Since January 2006 (i.e. after the time period of our study), there have been several WA legislative amendments to curb prescription fraud in the prescribing and dispensing of Schedule 8 drugs, to which stimulants belong.19 This includes that all repeat prescriptions are retained by the pharmacy that dispensed the original prescription, hence creating one-to-one prescriber-pharmacist and pharmacist-patient relationships as originally recommended by Berbatis and colleagues.9 Additionally, WA prescribers must now specify a repeat interval and pharmacists must obtain verbal or written approval from the prescriber to dispense a repeat before the repeat interval ends. It is too early to comment on the effectiveness of these strategies, although they do potentially overcome some limitations of the PBS 20-day rule, discussed earlier. However, we believe that further refinements, such as regulating the number of repeats and requiring prescribers to specify a repeat interval that resembles the expected usage, also warrant consideration. Lastly, the addition of Atomoxetine, a non-psycho-stimulant medication, to the PBS in July 2007 for the treatment of children with ADHD, and the increasing use of long-acting stimulants in WA since 2005,20 may also limit the potential to accrue excess stimulant medication. Future studies can confirm this by using the current study results as a baseline.

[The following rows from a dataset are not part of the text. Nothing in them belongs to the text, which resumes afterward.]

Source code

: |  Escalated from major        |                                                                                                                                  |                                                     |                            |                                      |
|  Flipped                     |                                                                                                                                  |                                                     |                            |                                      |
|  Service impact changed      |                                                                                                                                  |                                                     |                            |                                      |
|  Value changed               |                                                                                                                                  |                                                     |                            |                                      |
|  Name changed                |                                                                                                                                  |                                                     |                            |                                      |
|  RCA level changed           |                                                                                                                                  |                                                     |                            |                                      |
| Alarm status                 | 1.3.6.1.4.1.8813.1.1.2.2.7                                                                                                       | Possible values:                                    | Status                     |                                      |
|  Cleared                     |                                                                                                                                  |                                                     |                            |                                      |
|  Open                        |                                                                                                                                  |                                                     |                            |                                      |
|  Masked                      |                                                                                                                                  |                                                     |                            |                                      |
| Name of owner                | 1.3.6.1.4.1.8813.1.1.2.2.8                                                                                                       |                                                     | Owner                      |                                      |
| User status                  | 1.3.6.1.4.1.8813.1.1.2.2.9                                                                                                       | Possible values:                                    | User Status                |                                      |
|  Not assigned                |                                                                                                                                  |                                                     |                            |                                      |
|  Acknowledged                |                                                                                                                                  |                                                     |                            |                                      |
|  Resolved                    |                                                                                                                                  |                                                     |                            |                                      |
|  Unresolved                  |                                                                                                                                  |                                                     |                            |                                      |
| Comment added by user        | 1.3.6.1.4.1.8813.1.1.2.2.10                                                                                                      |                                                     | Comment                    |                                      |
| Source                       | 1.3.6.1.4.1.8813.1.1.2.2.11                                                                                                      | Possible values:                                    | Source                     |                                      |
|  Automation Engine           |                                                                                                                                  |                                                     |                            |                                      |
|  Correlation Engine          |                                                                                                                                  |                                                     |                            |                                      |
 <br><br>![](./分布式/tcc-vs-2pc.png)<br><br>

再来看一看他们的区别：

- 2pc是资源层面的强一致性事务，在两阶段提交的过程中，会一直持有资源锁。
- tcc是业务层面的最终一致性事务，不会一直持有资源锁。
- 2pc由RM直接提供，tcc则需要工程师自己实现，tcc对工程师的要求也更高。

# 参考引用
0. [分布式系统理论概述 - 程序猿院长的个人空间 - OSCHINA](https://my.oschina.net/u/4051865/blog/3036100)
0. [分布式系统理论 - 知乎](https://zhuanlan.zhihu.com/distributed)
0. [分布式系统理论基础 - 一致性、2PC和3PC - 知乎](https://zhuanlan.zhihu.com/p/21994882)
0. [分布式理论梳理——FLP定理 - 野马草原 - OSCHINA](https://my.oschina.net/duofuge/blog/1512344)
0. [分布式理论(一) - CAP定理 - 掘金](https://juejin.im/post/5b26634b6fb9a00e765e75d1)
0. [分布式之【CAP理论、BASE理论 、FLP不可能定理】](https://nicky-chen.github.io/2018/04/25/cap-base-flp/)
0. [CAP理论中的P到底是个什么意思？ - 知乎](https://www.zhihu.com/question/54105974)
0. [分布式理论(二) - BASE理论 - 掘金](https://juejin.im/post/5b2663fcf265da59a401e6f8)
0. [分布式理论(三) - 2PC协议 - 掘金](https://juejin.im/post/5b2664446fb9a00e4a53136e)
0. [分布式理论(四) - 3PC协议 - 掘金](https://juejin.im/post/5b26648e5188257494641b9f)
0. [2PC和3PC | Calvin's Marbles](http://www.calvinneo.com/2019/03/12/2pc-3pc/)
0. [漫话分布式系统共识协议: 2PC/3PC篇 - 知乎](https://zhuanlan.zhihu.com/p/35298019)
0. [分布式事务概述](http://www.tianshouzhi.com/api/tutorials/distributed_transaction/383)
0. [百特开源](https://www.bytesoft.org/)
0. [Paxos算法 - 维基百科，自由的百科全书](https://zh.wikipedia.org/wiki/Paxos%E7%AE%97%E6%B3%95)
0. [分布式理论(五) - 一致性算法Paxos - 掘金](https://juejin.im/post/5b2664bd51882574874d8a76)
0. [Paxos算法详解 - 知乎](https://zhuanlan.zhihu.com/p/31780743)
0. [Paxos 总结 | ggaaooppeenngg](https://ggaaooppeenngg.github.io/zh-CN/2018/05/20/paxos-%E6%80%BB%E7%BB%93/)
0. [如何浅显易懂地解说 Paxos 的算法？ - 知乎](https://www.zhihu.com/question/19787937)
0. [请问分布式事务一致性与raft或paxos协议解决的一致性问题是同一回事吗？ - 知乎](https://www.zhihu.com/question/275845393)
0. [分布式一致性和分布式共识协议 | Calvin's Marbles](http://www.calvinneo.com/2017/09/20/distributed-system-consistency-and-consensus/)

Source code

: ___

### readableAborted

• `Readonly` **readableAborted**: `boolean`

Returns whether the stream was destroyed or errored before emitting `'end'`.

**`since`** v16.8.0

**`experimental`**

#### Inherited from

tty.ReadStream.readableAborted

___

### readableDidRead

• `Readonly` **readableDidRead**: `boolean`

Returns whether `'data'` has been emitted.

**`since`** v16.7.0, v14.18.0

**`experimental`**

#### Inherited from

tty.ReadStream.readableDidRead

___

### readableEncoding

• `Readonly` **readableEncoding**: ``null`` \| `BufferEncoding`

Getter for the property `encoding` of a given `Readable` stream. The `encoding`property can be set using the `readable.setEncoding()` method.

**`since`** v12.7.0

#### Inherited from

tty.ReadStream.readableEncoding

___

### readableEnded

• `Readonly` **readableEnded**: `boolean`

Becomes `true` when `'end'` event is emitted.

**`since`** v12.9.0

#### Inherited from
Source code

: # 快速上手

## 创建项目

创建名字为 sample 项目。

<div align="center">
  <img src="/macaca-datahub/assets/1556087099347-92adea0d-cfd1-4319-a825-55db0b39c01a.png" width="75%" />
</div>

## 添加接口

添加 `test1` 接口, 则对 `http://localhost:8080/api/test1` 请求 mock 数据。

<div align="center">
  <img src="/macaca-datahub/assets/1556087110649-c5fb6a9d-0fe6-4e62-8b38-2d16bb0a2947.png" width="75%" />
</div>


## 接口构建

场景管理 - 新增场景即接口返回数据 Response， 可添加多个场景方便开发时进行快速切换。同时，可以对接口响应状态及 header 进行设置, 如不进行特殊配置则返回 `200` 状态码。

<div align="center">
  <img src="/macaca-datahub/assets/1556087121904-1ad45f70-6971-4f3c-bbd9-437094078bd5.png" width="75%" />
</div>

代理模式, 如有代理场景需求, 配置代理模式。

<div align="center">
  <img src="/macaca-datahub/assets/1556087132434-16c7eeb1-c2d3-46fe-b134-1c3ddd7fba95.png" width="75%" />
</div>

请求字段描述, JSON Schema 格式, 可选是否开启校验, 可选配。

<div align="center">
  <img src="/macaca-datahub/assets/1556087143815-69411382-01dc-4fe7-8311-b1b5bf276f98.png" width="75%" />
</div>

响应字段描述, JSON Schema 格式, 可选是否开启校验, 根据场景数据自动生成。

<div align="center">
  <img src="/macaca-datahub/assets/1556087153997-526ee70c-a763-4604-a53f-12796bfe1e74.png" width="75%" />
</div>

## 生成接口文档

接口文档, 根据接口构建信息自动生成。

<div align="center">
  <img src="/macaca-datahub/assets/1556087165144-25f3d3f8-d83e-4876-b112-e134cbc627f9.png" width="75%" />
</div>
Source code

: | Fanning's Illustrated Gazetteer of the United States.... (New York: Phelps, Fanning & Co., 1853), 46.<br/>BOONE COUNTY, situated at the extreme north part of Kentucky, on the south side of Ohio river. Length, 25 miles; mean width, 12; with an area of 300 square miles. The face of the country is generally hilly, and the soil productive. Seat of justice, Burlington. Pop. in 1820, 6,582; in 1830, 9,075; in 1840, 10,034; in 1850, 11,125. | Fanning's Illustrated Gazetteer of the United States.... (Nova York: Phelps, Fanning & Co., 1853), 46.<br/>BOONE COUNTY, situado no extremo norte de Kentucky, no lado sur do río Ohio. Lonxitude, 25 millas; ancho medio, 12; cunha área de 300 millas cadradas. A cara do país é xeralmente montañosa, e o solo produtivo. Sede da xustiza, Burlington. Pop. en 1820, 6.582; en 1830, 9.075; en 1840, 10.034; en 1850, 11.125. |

Using population-based administrative data, the intent of this study was to estimate the proportion of WA ADHD patients who were dispensed stimulant medication surplus to expectation and the magnitude of the discrepancy. We cautiously conclude that the majority of ADHD patients use their medication as prescribed. However, accrual of excess medication surplus to requirement occurred in 5.4% to 19.0% of ADHD patients during 2004. Our contribution to the paucity of information in this area was limited by design characteristics of the current WA SRG. This study highlights the need to review the design, administration and enforcement of these guidelines in the interests of patient safety, public transparency, methodological rigour and encouraging good prescribing practices. The generalisability of our results to other Australian States may be limited given that the rate of stimulant treatment in WA, at the time of writing, was 3.5-times greater than the national average.8
Statement of competing interests
The minimum estimation method reported in this paper was developed at the request of the WA Department of Health (WADoH). The WADoH asserted no other control over the authors' right to publish and is not otherwise responsible for the views expressed in this publication. The authors disclose a potential competing academic and professional interest with the WADoH. There was no financial support from the WADoH for this project, although the authors have received past financial support for analysis of WADoH ADHD data conducted to the WADoH specifications.
We thank the Pharmaceutical Services Branch at the WADoH for providing access to the data used in this investigation. We also thank Mr Andrew Milani, proprietor and pharmacist, Medina Pharmacy, WA, for helpful advice on matters related to the dispensing of stimulant prescriptions and patterns of use, as well as information on the 20-day rule of the Australian Pharmaceutical Benefits Scheme.